# DeadSpider's 2008 Party Pics



## DeadSpider (Feb 3, 2006)

We had our party on the 25th, 
4 days set up, one day tear down... 
and then took it all home to set it back up at the house.


















If you want to see some more, 
I posted some pictures from the party on my blog: 
http://aranamuerta.com/2008/10/30/halloween-party-set-up-2008


----------



## darryl (Mar 23, 2006)

Now that's the party i would have liked to have been DJing at. Looks incredible as does the yard display. Simply amazing.


----------



## Ghoul Friday (Oct 6, 2007)

Was the party in a hall? It's one thing to set up at the house, another to have to take everything to another location for set up (and tear down)!. Looks like you used the space really well! I bet people had a blast.


----------



## Spooky1 (Aug 25, 2008)

That looks great. Dang my invite must have gotten lost in the mail.


----------



## DeadSpider (Feb 3, 2006)

Spooky1 said:


> That looks great. Dang my invite must have gotten lost in the mail.


Yeah, geez spooky, I waited around all night for you to show up!


----------



## DeadSpider (Feb 3, 2006)

Ghoul Friday: It is done in a shop actually. A really big shop. We have enough room for displays, a food area, seating for 80-90 people and a dance floor and band area. However, we have to 'reshape' the shop to make it seem that way. Its a lot of work, but the looks on everyone's faces as they enter for the first time makes it so worth it.


----------



## Lauriebeast (Feb 27, 2007)

Hey DS, those folks must have gone nuts when they saw all your beautiful work....I sure would have.


----------



## heresjohnny (Feb 15, 2006)

Wow, I mean Wow. I would have spent the whole party checking out the props, screw the dancing!


----------



## RoxyBlue (Oct 6, 2008)

heresjohnny said:


> Wow, I mean Wow. I would have spent the whole party checking out the props, screw the dancing!

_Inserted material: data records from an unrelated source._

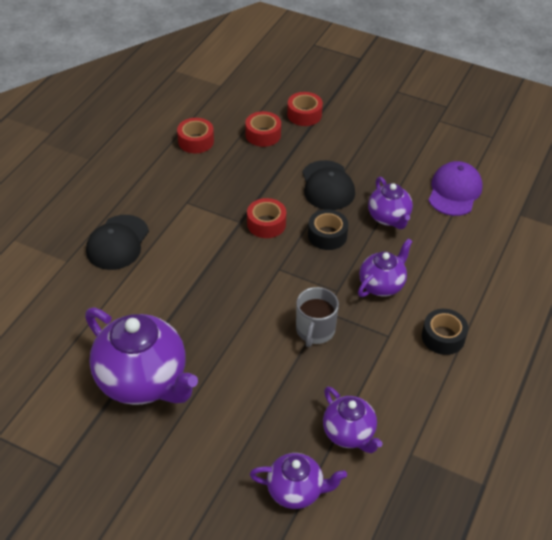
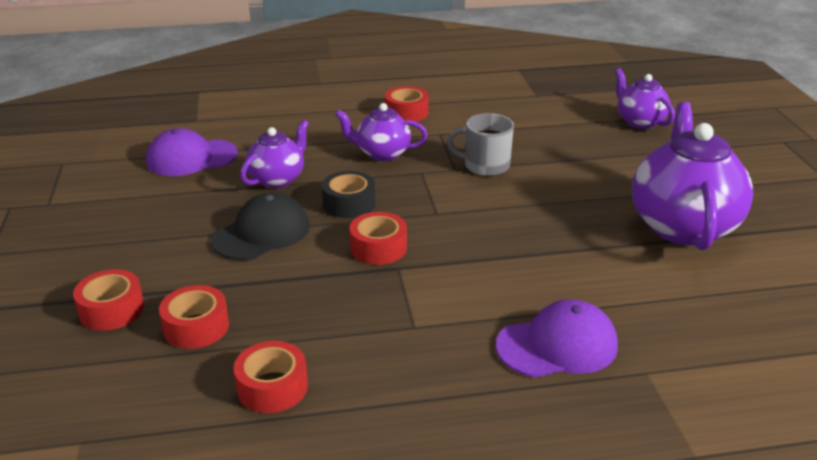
camera: 125 degrees left, 15 degrees down
(117, 242) = (557, 345): black cap -> purple cap
(315, 330) = (485, 166): grey mug -> grey mug turned 150 degrees counterclockwise
(349, 434) = (560, 119): purple teapot -> none
(443, 337) = (406, 113): black tape -> red tape

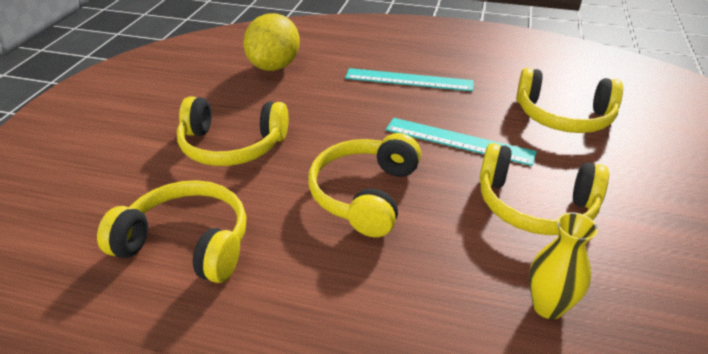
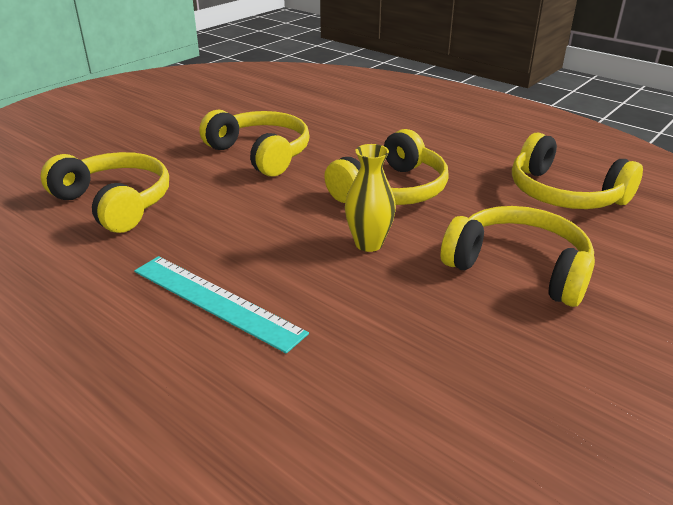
camera: 155 degrees left, 5 degrees down
(274, 66) = (418, 408): yellow lemon -> none
(458, 141) = (256, 208): turquoise ruler -> none
(548, 306) = (322, 119): yellow vase -> yellow vase (368, 244)

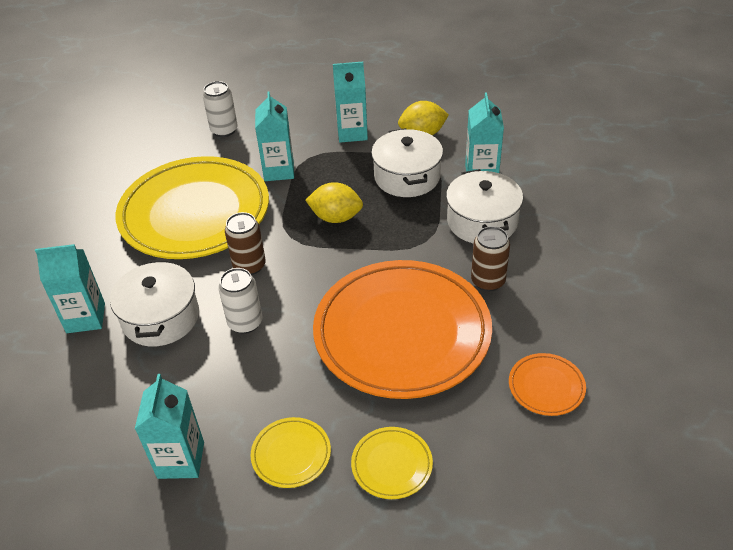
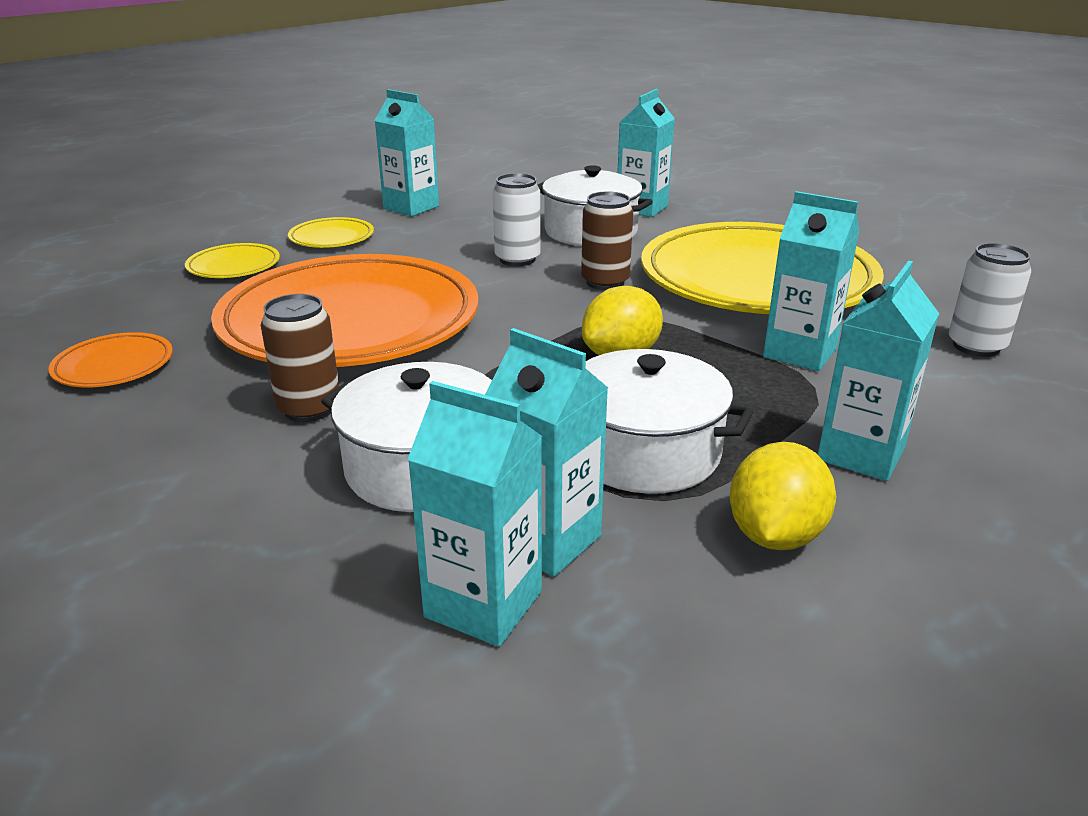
camera: 125 degrees right, 15 degrees down
(522, 170) = (483, 604): none -> turquoise carton

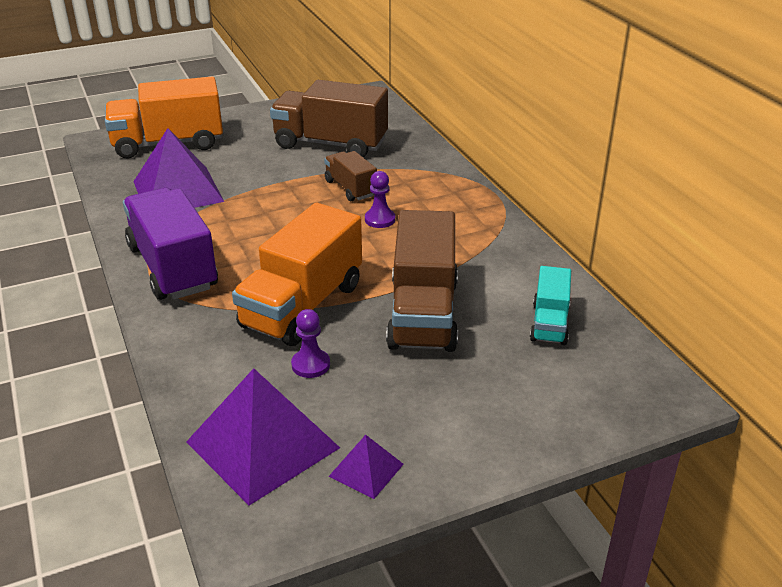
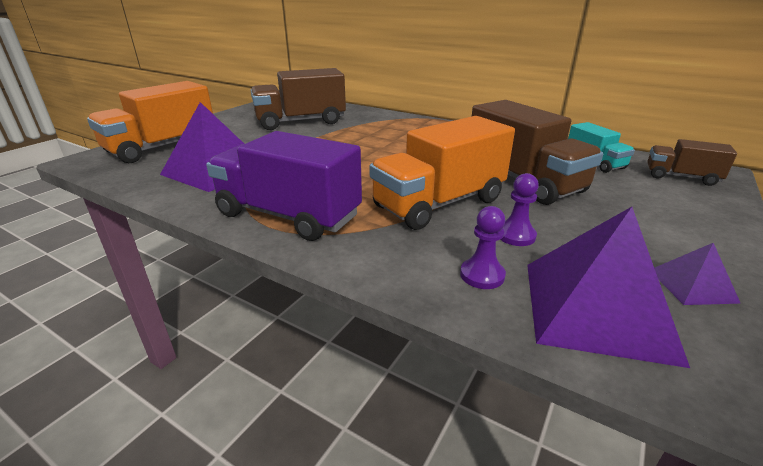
camera: 35 degrees left, 5 degrees down
(302, 306) = (439, 203): orange truck -> orange truck turned 60 degrees clockwise
(350, 188) = (354, 137): brown truck -> brown truck (681, 177)
(380, 219) = (402, 146): purple pawn -> purple pawn (482, 275)

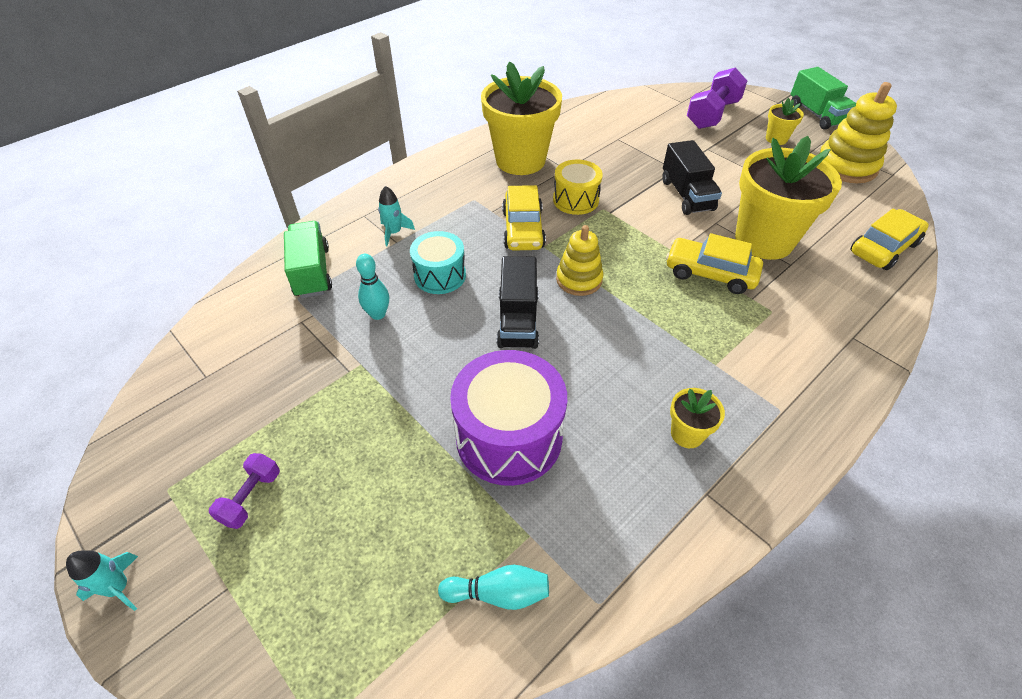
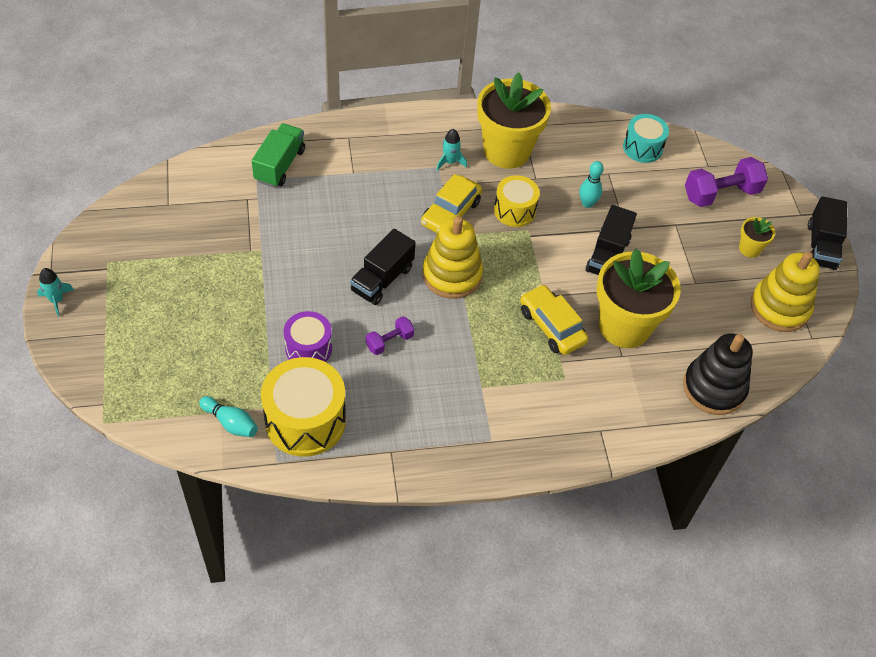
camera: 30 degrees right, 5 degrees up
(251, 497) = (145, 294): purple dumbbell -> purple dumbbell (389, 341)
(378, 314) = (297, 221): turquoise bowling pin -> turquoise bowling pin (587, 203)
(394, 232) = (358, 164): turquoise rocket -> turquoise rocket (450, 162)
(440, 275) = (360, 216): turquoise drum -> turquoise drum (642, 148)
(509, 437) = (308, 348): purple drum -> purple drum, size x0.60
(579, 279) = (452, 275): yellow stacking toy -> yellow stacking toy, size x1.53
(583, 524) = (305, 420): none -> yellow drum
(687, 434) = (415, 414): yellow flower pot -> none
(816, 114) = (821, 246): green truck -> black truck
(883, 248) = (714, 388): yellow car -> black stacking toy

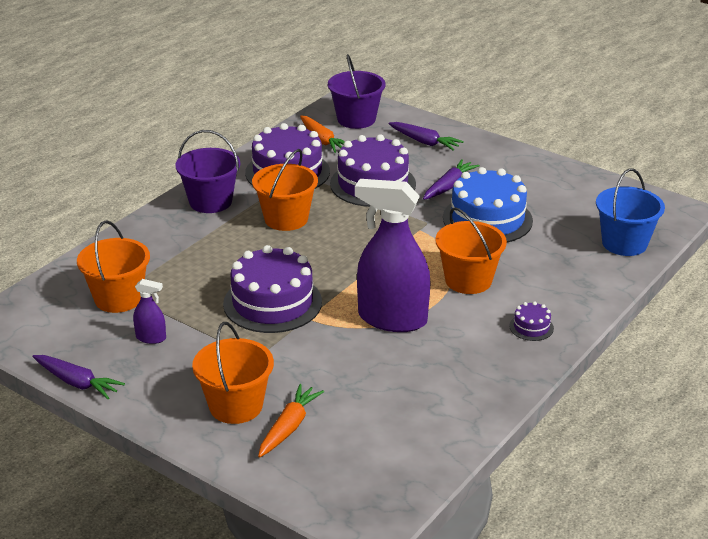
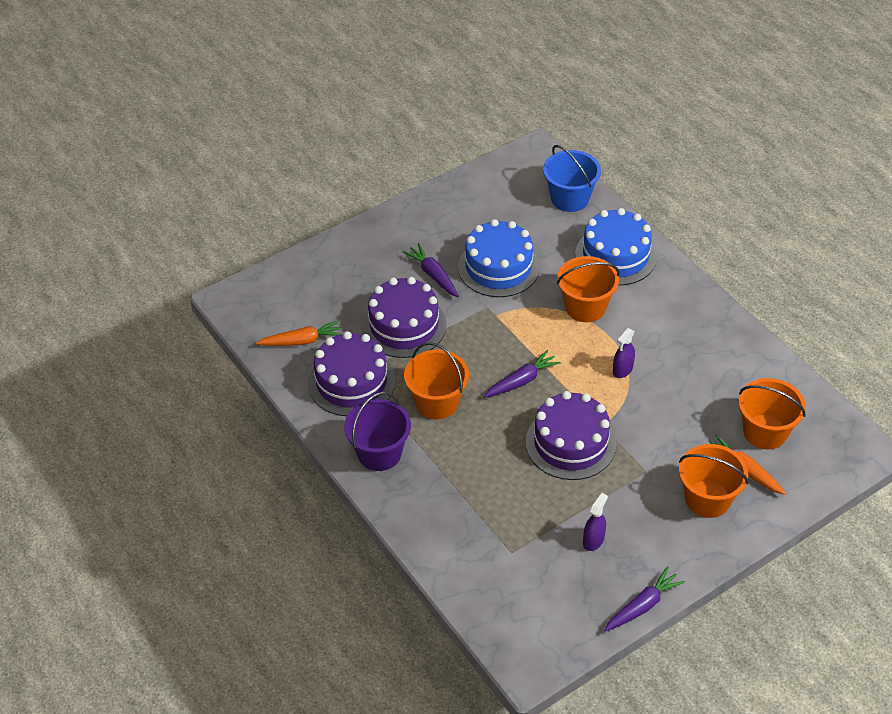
camera: 70 degrees left, 15 degrees up
(118, 298) = (521, 555): orange bucket -> orange bucket (765, 432)
(356, 119) = (273, 305): purple bucket -> none
(392, 319) = (622, 370): purple spray bottle -> purple spray bottle, size x0.43
(424, 142) = (345, 268): purple carrot -> purple carrot (521, 381)
(531, 327) = (662, 290): purple cake -> none
(560, 287) = (615, 255): none -> blue cake

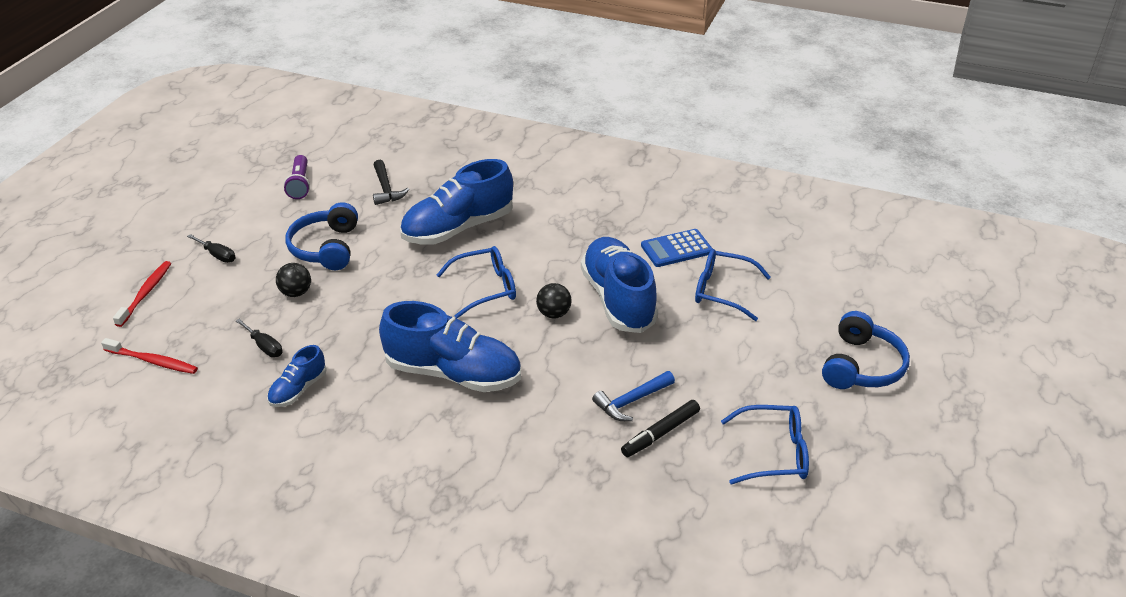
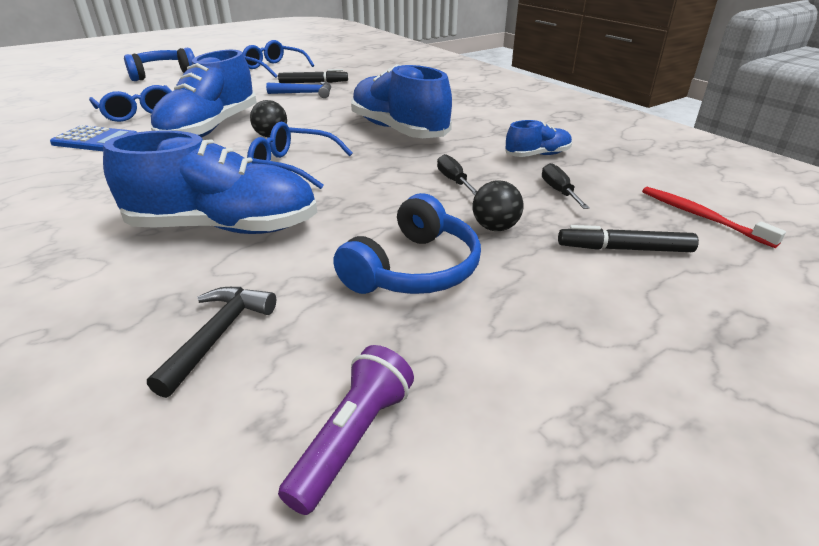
camera: 145 degrees left, 5 degrees down
(145, 293) = (735, 304): red toothbrush -> none
(208, 308) = (624, 249): none -> black marker
(217, 255) = (599, 326): black screwdriver -> black screwdriver (454, 180)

I'm with you on that, HJ. The details are amazing.


----------



## pyro (Oct 7, 2006)

wow nice


----------



## HalloweenZombie (Jul 22, 2007)

That is pure talent. I wish I could paint like you. You really bring your pieces to life.


----------



## Scary Godmother (Oct 13, 2007)

Awesome set up, very impressive. Your props are so life-like!


----------



## beelce (Jul 21, 2007)

DS...You have a great eye for detail and drama...hats off to such a young master...please make more


----------



## DeadSpider (Feb 3, 2006)

Thanks so much everyone 
And Beelce please call me YOUNG any time ya want! haha


----------



## Lilly (Jun 13, 2006)

Great pics 
great props
sounds like a great party
everybody send DS your props you want painted LOL


----------



## DeadSpider (Feb 3, 2006)

thanks Lilly.

haha 
will paint for coffee


----------